On public transport, in bars and at mass gatherings, everyone is talking about Ebola,” said Gloire Mumbesa, a resident of Mongbwalu, a mining town in the Democratic Republic of the Congo. He said cases of the disease had been reported locally and panic was engulfing the area because of the lack of a vaccine for the Bundibudyo strain. “The fear is that this disease may spread to many other areas,” according to The Guardian.

Residents of Ituri province in eastern DRC, where the WHO announced an outbreak last week, are living in growing fear of the possible continued spread of the disease and its deadly impacts, nearly six years after the last outbreak in the region ended. “We’re stunned by the resurgence of Ebola in our region,” said Dieudonné Lossadekana, a resident of Bunia city, where the first suspected case was reported. “We’ve already recorded several dozen deaths. For us, it’s heartbreaking,” according to The Guardian.

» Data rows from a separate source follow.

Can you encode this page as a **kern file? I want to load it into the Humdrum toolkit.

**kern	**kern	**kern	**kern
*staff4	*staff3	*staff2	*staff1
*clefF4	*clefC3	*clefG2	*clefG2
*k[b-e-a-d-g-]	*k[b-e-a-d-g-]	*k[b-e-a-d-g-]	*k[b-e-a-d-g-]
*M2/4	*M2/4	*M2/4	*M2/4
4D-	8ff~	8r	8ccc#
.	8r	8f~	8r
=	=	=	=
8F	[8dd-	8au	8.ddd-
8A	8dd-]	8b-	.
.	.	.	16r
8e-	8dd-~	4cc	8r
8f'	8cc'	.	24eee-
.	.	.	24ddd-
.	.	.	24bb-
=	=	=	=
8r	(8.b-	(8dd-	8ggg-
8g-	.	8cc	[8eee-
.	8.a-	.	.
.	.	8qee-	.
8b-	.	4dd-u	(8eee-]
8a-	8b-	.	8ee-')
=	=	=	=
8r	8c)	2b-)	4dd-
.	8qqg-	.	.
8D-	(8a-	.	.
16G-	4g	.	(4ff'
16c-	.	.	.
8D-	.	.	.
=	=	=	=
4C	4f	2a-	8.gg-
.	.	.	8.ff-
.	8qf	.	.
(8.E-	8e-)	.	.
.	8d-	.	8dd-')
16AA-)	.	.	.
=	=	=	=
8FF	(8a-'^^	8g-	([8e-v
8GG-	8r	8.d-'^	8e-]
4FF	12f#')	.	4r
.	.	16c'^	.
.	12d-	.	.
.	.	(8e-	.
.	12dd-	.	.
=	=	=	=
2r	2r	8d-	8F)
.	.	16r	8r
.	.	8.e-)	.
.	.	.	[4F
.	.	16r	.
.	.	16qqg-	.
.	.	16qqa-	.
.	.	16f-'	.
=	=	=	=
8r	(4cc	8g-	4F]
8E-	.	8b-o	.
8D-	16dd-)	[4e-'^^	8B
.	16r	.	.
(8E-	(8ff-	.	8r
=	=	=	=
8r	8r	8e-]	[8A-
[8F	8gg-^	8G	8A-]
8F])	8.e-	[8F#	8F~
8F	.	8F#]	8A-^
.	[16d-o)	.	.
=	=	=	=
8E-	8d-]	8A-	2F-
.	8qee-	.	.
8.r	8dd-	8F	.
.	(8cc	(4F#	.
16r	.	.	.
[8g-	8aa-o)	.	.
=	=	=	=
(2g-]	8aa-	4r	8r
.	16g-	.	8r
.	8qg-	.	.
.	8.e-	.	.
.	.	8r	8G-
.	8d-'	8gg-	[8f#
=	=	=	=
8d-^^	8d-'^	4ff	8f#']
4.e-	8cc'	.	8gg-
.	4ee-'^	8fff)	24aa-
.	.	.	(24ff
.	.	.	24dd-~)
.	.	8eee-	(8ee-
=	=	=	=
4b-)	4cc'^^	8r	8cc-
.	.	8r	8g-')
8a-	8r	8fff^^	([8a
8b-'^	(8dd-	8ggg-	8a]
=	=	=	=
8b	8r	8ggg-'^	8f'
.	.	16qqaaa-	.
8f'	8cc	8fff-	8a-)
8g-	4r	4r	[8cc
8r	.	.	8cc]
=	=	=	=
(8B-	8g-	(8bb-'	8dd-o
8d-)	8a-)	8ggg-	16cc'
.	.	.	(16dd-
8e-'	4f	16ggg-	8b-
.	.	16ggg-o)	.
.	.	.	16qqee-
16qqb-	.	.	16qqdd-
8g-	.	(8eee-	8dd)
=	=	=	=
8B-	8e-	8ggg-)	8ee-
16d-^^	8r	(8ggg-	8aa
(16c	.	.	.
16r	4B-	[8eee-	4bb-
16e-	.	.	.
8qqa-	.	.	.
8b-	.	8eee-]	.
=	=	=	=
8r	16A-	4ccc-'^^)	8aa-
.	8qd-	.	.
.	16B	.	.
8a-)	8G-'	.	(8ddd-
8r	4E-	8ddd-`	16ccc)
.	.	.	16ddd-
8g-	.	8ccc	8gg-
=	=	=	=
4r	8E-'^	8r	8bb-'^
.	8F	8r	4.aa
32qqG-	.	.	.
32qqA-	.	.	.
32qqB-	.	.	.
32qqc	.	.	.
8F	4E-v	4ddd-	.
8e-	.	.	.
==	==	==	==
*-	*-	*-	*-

Delays and Miscalculations in Response

Health experts and aid workers have said that the Bundibudyo strain spread undetected for several weeks. Cases have now been verified in Bunia, Goma – the rebel-held capital of North Kivu – Mongbwalu, Butembo, and Nyakunde, according to inkl. Matthew M Kavanagh, director of the Georgetown University Center for Global Health Policy and Politics, highlighted the critical delay. “Because early tests looked for the wrong strain of Ebola, we got false negatives and lost weeks of response time,” he stated. “We are playing catch-up against a very dangerous pathogen.”

Kavanagh also criticized the Trump administration’s earlier decision to withdraw from the WHO and implement significant cuts in foreign aid. “When you pull billions out of the WHO and dismantle front line USAID programs, you gut the exact surveillance system meant to catch these viruses early,” Kavanagh added.

Economic and Health Fears

The economic impacts of the outbreak are a serious worry, and residents are concerned that authorities may impose restrictions that would hinder them from earning a living in a region plagued by armed conflict and where people are already struggling financially. “We live in a region where poverty is rife and people live from hand to mouth,” said Claude Kasuna in Irumu territory. “When a health emergency like this one strikes, it hits us hard economically,” according to The Guardian.

The WHO director general, Tedros Adhanom Ghebreyesus, declared the outbreak a “public health emergency of international concern” after more than 300 suspected cases and 88 deaths were reported in the DRC and two deaths in neighboring Uganda. The majority of the deaths and suspected cases have been reported in Ituri province, a business center and migratory hub that borders Uganda and South Sudan, according to The Guardian.

Response Efforts and Challenges

Congo’s health minister, Samuel Roger Kamba, announced the government is opening three treatment centers. The WHO has also dispatched a team of experts and essential supplies to the region, according to inkl. Congo has said the first person died from the virus on April 24 in Bunia, and the body was repatriated to the Mongbwalu health zone, a mining area with a large population. “That caused the Ebola outbreak to escalate,” Kamba has said.

When another person fell ill on April 26, samples were sent to Kinshasa for testing, according to the Africa Centers for Disease Control. On May 5, the WHO was alerted of about 50 deaths in Mongbwalu, including four health workers. The first case was confirmed on May 14. Samples from Bunia were initially tested for the more common Ebola strain, Zaire, Congolese officials said. They came back negative, according to inkl.